Les élus de la ligue italienne et du Brexit Party , parmi les députés les plus «riches»
Qui sont les députés qui touchent le plus d’argent en plus de leur indemnité de parlementaire européen fixée à 8757,70 euros ? En raison des fourchettes importantes de revenus, il est difficile d’établir un classement certains. De façon prudente, on peut toutefois classer les députés en prenant la fourchette basse des déclarations. En tête, le député britannique du Brexit Party, Ben Habib à la tête de First Property Group PLC, une entreprise de gestion de fonds et un investisseur immobilier perçoit 80 000 euros par mois, en plus de son indemnité de député.
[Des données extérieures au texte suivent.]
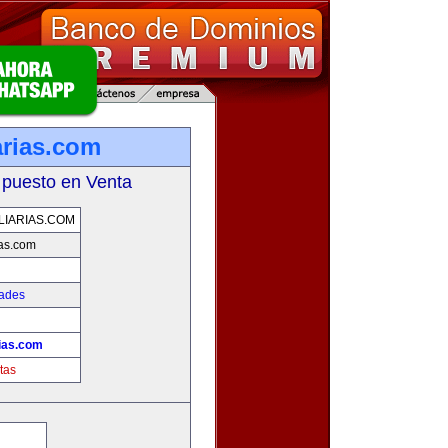
arias.com
 puesto en Venta
LIARIAS.COM
ias.com
dades
rias.com
tas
Il est suivi du polonais Radosław Sikorski, membre du parti libéral, ancien président de la Diète et ministre des Affaires étrangères. Il perçoit entre 49 000 et 67 000 euros par mois d'activités annexes, dont 40 000 euros en tant que conseiller de l'ONG Counter Extremism Project qui entend lutter contre les groupes extrémistes «en exerçant des pressions sur les réseaux de soutien financier, en s'opposant au discours des extrémistes et à leur recrutement en ligne, et en préconisant des lois, des politiques et des règlements solides».
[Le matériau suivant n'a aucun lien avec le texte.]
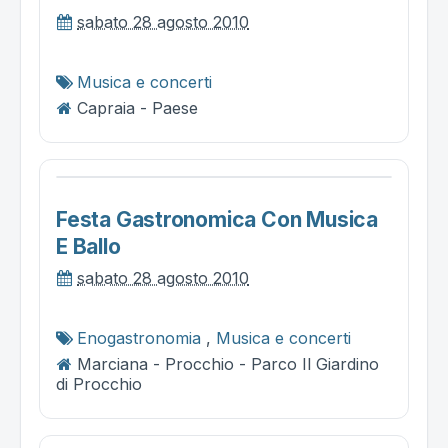
sabato 28 agosto 2010
Musica e concerti
Capraia - Paese
Festa Gastronomica Con Musica
E Ballo
sabato 28 agosto 2010
Enogastronomia
,
Musica e concerti
Marciana - Procchio - Parco Il Giardino
di Procchio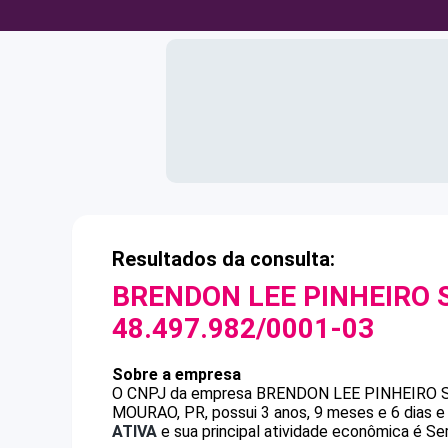
Resultados da consulta:
BRENDON LEE PINHEIRO 
48.497.982/0001-03
Sobre a empresa
O CNPJ da empresa
BRENDON LEE PINHEIRO 
MOURAO, PR, possui 3 anos, 9 meses e 6 dias e
ATIVA
e sua principal atividade econômica é Se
En troisième, quatrième et cinquième places on retrouve trois députés du Brexit Party. Nigel Farage, fondateur du Brexit Party perçoit 30 000 euros comme directeur de l'entreprise Thorn in the Side Ltd 30000. The Guardian expliquait en 2014 à ce sujet que le Britannique utilisait cette société pour «réduire sa facture fiscale sur ses apparitions dans les médias». Richard Tice perçoit entre 22 000 et 30000 euros par mois, notamment d'un groupe d'investissement. Enfin, Ann Widdecombe perçoit entre 20 000 et 40 000 euros mensuels en tant que chroniqueuse pour le Daily Express et pour des participations à des émissions et des jeux télévisés. En 2018, elle avait par exemple participé à l'émission de téléréalité, «Celebrity Big Brother».
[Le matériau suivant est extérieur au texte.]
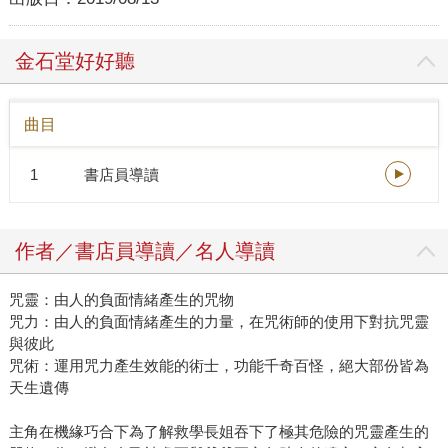
金石堂好好聽
曲目
1
書店員導讀
作者／書店員導讀／名人導讀
咒靈：由人的負面情緒產生的咒物
咒力：由人的負面情緒產生的力量，在咒術師的使用下對抗咒靈
與彼此
咒術：運用咒力產生效能的術士，功能千奇百怪，絕大部份皆為
天生遺傳
主角在機緣巧合下為了解救學長姐吞下了極其危險的咒靈產生的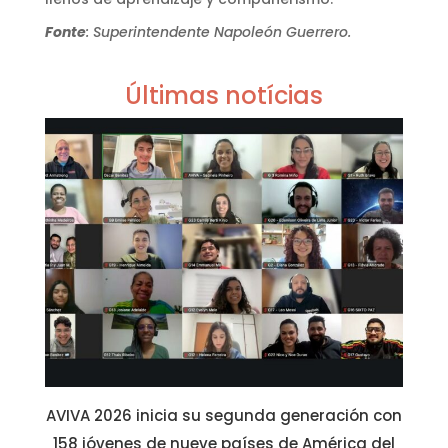
Fonte
: Superintendente Napoleón Guerrero.
Últimas notícias
AVIVA 2026 inicia su segunda generación con
158 jóvenes de nueve países de América del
En regardant par nationalité, on constate que les députés italiens (majoritairement de la ligue de Matteo Salvini) et britanniques (surtout issus du Brexit Party) sont surreprésentés dans le top 30 des Mep percevant les revenus annexes les plus importants, avec six députés chacuns présents dans ce classement.
La France se retrouve à la troisième place, avec quatre Mep dans le classement des trente plus riches. Dans l’ordre : Gilles Lebreton du Rassemblement National (à la 21e place) perçoit 5 000 et 10 500 notamment des revenus comme professeur de droit, presque ex aequo, Raphaël Glucksmann de Place publique reçoit entre 5 000 et 10 000 euros mensuels de droits d’auteur, et Geoffroy Didier, des Républicains qui indique la même fourchette de revenu pour ses activités d’avocat. Jérôme Rivière du RN, gagne entre 4 000 et 20 000 euros comme chef d’entreprise.
Si on regarde par parti, on note le Rassemblement National est le quatrième parti national avec le plus de revenus externes (derrière le Brexit Party, la Lega et le parti libéral d’opposition polonais).
En revanche, si l’on regarde le revenu externe moyen pour les eurodéputés ayant une activité annexe rémunérée, on retrouve le Danemark et la Pologne avant le Royaume-Uni. La France est à la onzième place.